En sevdiğim dizelerden biridir: "Dost bî-vefâ, felek bî-rahm, devran bî-sükûn/ Derd çoh, hemderd yoh, düşmen kavî, tâli' zebun" diye söyler Fuzuli.
Rahmetini yitirmiş, zalim, gaddar bir dünyadan bahsetmektedir şair.
Bizlerin popüler kültürümüz marifetiyle "kahpe felek" diye ezber ettiğimiz dünya işte.
Evet ta kendisi!
Bu memleketin insanı onu "kader" diye bildi.
Oysa o dışımızdaki dünyaydı.
Bize dayatılan, içine doğduğumuz, sorgulayamadığımız, ezeli ve ebedi olarak öyle olduğunu düşündüğümüz dünya.
O dünyada dost vefasızken, düşman kuvvetlidir.
En acısı da derdinle dertlenen bir ademoğlunun olmayışıdır.
***
Bugünden o güne bakınca, "
Fuzuli, fuzuli dertlenmiş" diyesi geliyor insanın.
Bugünün dünyası onun dünyasından daha zalim, daha gaddar.
Kıyası kabil değil!
Bugünün düşmanı o günün düşmanından daha güçlü, kuvvetli.
O gün düşman karşısında ahlaki, psikolojik, siyasi, askeri üstünlüğü elde bulunduruyorken bugün öyle mi?
Yenilmiş, ezik bir ruh haliyle bakıyoruz düşmana.
Düşmana âşık olanımız, onu taklitte yarışanımız az değil.
Bildiniz değil mi?
Hani şu işbirlikçiler!
***
200 küsur yıl o işbirlikçiler günlerini gün ettiler.
Bu millete düşmanlıkta sınır tanımadılar.
Tanınmadıklarını, bilinmediklerini düşündüler.
Yanıldılar.
Defalarca teşhir edildiler, fakat aldırmadılar.
On dokuzuncu yüzyılın başlarında, tam da Batılılaşma döneminin bidayet vaktinde Halet Efendi "
Frengistan"ı "
korkutmak veyahut methetmek" için övenleri ele alır.
Onların esasında nasıl da "
Frenklerin taraftarı ve casusu" olduğunu anlatır.

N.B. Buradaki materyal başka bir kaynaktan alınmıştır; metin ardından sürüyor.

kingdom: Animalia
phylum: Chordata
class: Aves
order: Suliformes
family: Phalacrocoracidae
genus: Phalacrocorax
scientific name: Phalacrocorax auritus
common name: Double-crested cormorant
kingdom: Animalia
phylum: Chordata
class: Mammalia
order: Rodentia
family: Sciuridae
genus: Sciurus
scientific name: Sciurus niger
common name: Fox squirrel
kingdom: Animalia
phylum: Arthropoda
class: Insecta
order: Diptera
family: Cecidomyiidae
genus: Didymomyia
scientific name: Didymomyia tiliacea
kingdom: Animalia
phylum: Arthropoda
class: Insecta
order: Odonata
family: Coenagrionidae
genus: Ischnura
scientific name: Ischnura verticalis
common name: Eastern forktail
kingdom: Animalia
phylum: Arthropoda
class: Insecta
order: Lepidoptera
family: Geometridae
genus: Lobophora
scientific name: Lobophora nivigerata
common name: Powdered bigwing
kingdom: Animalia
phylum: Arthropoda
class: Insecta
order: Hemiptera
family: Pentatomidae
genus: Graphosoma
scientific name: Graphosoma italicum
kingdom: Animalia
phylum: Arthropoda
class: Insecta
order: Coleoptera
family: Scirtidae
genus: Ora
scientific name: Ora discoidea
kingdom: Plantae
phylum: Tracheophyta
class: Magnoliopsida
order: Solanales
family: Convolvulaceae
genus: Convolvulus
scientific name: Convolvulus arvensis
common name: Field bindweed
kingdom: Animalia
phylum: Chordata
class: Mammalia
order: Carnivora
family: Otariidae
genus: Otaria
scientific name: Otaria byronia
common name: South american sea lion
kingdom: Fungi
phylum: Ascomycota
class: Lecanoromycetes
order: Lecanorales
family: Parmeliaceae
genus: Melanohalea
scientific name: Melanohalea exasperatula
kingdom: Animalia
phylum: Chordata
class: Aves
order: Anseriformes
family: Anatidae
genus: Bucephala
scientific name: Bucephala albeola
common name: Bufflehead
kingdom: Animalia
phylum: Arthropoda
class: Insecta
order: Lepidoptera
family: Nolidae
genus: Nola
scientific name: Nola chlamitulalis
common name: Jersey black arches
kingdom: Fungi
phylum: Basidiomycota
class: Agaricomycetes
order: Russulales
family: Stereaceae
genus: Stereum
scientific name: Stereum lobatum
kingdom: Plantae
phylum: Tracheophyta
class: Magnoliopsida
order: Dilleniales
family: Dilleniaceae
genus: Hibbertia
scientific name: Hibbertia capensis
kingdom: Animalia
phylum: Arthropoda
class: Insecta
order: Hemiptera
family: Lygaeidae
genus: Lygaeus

Saf saf Batı hayranlığı yapanları ise "
eşşek" diye tarif eder.
Halet Efendi meselesi de ayrı bir dramdır ya, neyse!
***
Refah, sükûnet, huzur, istikrar.
On yıllardır bu ülke bunları aradı.
Ne yazık ki bulamadı.
Ağır travmalar yaşandı.
Devlet ve millet karşı karşıya getirildi.
***
Son 15 yılda belki bir daha yakalayamayacağımız bir imkân yakaladık.
Zor bela.
Savunmadan taarruza geçtik.
Bedel ödedik, ödüyoruz, ödeyeceğiz.
Esaretin bedelinden daha ağır bir bedel değil bu ama.
Bu bedel karşılığında esaret yerine hürriyetimizi elimize aldık.
Elde tutmak için mücadele ediyoruz.
Bu milletin fertleri tanklara karşı bunun için yürüdü.
Bu milletin düşmanları, hani şu işbirlikçiler bu milleti bir kez daha esaret altına almak için yürüyor.